Encore un de tes tours de passe-passe ?
Tu as eu une crise cardiaque. Le truc bête, imprévisible. Tu n’aurais pas dû autant utiliser tes implants pendant ta balade dans l’Ère néopure. Normalement j’aurais dû te laisser là, bon pour le cimetière, mais ça m’a fait trop de peine de voir Sue se coucher sur toi en pleurant comme une madeleine trempée dans une tasse de thé, et je me suis dit qu’après ce que vous avez traversé tous les deux, vous avez bien gagné le droit de vivre ensemble quelques centaines d’années !
Quelques centaines ?
Je vois que tu n’es pas encore très habile lorsqu’il s’agit de rechercher des informations dans la Mémoire… Ça viendra. Enfin, toujours est-il que l’un des effets de la Perturbation est d’accroître l’espérance de vie des peuples qu’elle touche. Tu peux dormir sur tes deux oreilles. Manuel aussi, au fait. Le bidouillage génétique dont il a été victime est désormais sans effet.

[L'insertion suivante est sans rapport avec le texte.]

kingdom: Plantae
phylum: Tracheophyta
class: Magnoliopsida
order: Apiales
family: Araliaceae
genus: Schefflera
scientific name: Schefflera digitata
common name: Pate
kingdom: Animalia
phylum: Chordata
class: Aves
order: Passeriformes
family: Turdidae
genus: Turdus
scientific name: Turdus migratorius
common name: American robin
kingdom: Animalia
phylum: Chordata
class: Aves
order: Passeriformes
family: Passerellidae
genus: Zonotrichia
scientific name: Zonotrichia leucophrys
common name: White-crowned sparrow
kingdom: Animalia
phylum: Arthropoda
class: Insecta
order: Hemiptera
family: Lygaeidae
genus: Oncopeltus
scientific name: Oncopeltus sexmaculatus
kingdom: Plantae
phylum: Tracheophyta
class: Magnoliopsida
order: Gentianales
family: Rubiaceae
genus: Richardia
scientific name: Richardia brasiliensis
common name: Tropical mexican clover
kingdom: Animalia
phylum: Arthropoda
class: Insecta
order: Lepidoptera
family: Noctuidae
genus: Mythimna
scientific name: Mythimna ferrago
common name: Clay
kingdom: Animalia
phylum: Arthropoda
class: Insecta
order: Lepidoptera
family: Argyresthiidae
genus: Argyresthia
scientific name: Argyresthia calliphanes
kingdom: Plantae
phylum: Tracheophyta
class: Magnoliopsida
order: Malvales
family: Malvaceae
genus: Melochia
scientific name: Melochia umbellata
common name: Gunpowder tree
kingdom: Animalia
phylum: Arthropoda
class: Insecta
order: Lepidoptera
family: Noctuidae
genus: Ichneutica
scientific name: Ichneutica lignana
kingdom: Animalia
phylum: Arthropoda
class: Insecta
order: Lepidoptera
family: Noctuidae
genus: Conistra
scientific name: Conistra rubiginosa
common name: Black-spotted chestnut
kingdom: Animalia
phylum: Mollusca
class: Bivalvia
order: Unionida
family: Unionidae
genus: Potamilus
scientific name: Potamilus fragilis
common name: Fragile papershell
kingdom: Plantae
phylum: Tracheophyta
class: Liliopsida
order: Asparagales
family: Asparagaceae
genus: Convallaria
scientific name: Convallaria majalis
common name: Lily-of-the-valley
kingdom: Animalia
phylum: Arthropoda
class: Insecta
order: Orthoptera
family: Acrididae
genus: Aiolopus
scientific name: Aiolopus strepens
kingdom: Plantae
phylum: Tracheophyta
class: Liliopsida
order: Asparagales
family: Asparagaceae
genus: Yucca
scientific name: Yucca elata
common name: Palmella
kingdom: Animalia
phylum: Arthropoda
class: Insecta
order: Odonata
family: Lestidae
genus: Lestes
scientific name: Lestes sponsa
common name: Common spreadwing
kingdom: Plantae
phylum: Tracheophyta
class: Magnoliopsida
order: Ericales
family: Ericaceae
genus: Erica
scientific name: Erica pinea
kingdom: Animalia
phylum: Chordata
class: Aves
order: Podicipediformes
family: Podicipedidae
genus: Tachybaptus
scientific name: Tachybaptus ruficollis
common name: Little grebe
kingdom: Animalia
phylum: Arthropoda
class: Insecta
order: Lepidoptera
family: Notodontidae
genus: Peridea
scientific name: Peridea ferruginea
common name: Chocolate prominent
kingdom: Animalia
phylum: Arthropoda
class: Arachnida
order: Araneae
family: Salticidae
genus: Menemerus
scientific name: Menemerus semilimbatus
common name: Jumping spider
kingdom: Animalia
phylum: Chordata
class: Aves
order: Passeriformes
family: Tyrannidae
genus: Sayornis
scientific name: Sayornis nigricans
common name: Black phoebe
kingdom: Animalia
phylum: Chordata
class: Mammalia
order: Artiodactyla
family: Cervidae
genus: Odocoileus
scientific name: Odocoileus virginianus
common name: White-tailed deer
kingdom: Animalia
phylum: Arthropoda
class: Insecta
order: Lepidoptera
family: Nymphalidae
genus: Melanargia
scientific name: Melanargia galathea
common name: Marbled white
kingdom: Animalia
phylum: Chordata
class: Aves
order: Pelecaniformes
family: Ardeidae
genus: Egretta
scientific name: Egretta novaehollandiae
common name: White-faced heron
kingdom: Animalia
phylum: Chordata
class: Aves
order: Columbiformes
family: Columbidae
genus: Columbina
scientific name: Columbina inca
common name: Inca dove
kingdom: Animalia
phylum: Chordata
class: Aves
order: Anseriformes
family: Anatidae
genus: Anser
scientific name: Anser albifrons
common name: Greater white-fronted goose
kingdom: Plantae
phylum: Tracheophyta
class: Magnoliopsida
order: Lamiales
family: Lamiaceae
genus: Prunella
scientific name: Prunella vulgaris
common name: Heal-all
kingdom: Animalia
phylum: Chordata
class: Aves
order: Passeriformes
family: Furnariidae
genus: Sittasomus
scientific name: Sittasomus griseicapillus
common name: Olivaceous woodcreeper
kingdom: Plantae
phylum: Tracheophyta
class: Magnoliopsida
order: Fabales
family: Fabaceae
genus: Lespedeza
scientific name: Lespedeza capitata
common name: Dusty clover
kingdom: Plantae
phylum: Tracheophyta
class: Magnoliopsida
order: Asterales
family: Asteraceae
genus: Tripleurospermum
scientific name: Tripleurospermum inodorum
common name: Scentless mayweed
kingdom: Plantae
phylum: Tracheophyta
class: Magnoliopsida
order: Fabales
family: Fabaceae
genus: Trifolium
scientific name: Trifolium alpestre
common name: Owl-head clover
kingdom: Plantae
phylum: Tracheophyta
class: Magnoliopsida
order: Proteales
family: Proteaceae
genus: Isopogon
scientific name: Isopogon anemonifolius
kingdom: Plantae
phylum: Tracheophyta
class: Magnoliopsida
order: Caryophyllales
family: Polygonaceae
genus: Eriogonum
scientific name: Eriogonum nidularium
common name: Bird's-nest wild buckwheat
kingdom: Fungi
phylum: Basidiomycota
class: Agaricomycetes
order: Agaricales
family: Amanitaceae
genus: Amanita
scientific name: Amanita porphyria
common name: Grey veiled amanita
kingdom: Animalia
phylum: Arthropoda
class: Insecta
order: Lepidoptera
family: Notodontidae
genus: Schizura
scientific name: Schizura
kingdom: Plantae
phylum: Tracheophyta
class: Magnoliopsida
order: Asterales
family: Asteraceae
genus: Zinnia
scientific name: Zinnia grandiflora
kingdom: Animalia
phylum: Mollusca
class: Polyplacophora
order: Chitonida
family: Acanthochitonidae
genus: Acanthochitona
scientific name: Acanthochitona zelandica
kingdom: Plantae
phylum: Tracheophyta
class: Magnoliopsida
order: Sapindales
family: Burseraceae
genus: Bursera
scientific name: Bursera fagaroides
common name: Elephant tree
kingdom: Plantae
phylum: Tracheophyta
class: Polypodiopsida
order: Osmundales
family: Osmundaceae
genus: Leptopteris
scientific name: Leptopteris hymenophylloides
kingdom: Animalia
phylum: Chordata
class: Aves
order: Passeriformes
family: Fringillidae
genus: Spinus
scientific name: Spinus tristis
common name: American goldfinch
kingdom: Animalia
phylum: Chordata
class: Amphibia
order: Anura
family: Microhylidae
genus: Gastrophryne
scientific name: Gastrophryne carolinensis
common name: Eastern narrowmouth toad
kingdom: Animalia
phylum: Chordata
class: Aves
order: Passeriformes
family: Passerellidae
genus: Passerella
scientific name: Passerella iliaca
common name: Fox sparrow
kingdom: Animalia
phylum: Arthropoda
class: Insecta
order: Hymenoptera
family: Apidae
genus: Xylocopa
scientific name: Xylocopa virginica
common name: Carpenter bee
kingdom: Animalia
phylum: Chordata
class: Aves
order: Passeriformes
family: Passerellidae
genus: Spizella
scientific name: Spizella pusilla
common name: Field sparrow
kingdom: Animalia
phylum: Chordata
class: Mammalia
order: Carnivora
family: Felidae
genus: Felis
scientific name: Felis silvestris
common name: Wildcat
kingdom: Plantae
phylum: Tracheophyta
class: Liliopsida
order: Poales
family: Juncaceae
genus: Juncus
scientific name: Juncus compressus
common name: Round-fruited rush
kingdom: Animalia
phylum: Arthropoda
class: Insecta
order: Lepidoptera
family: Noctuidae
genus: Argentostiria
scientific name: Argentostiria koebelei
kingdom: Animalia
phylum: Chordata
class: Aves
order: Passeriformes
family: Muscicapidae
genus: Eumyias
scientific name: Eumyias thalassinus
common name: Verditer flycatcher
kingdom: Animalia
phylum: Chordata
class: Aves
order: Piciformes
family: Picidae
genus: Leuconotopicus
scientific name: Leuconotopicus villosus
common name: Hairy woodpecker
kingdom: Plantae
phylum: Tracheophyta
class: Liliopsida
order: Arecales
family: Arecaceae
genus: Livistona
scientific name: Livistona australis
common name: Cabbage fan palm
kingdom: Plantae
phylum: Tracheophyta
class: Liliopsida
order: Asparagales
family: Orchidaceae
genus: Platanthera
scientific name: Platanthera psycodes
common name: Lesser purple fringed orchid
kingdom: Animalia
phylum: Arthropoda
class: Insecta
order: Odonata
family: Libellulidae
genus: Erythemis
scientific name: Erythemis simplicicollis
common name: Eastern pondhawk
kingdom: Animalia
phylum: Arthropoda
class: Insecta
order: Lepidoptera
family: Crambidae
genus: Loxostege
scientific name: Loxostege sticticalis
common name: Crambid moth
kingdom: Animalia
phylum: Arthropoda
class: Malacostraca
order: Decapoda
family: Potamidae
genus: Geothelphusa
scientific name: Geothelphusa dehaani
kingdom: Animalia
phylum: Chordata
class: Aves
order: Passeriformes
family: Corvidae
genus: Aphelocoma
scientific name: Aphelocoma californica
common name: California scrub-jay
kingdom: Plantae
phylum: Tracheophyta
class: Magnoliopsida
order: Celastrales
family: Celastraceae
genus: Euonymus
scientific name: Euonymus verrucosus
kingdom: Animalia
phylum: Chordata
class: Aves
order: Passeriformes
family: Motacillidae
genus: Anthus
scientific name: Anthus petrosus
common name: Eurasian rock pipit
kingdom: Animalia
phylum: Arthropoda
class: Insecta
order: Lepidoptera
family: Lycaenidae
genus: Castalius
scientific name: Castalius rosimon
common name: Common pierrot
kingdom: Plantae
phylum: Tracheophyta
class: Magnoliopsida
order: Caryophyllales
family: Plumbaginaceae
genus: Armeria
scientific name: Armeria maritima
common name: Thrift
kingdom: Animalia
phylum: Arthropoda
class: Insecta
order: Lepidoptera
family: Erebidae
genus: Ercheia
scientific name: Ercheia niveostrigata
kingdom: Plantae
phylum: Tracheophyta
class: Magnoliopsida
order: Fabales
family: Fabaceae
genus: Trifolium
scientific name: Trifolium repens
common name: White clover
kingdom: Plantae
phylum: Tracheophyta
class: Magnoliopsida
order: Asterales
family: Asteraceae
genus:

Bon, il va rester bloqué à son âge actuel, mais on ne peut pas tout avoir, hein ?
Beaucoup de choses vont changer.
Énormément. Maintenant, je vais te dire adieu, j’ai du pain sur la planche…
D’autres mondes à Perturber ?
Et de nouveaux amis à découvrir. Salut, mon pote. Il sourit dans mon esprit, baissant ses paupières tombantes en une expression de bienveillance. Au fait, je garde ton frotteglisse en souvenir. Tu n’en auras plus l’usage, désormais.
Je sentis disparaître de ma poche le petit gadget montgomeryl, et je sus que le fouinain était parti. Mais, avant de s’éclipser, il avait indiqué à Sue où elle pourrait me trouver. Elle me rejoignit quelques instants plus tard, en compagnie d’une bande impressionnante dans laquelle je reconnus bon nombre de visages — Transylvaniens, enfants de la balle, Matraqueurs, et d’autres, bien d’autres… Nous nous étreignîmes sous leurs regards attendris, supportant sans réagir les plaisanteries qui fusaient çà et là.
— Effarant, dit Manuel, que soutenait une Changeling rayonnante. Ce Gestalt qui semble n’avoir d’autre volonté que de s’étendre sans fin…
— Sans faim, peut-être, mais avec une de ces soifs ! gouailla un salvoïde à la barbe en broussaille.
Il ricana lorsque je lui demandai s’il savait où je pourrais trouver celui de ses frères qui portait un costume trois-pièces façon cadre (Fin du XXe siècle).
— Il est là, en moi, comme tous autres.
— Tu veux dire que tu es tous les salvoïdes ? s’écria Sue.
— Mieux que ça. Les salvoïdes n’auraient jamais dû exister. Me faire revivre à des centaines d’exemplaires était pire qu’une erreur — un crime ! Nous ne voulions pas être des individus, comme tout le monde le croyait, mais un individu. Moi. Je suis celui que vous nommeriez le « salvoïde originel »… (Il nous adressa un clin d’œil malicieux.) Appelez-moi Alvaro, c’est plus simple…, conclut-il en rotant pour bien souligner le rot.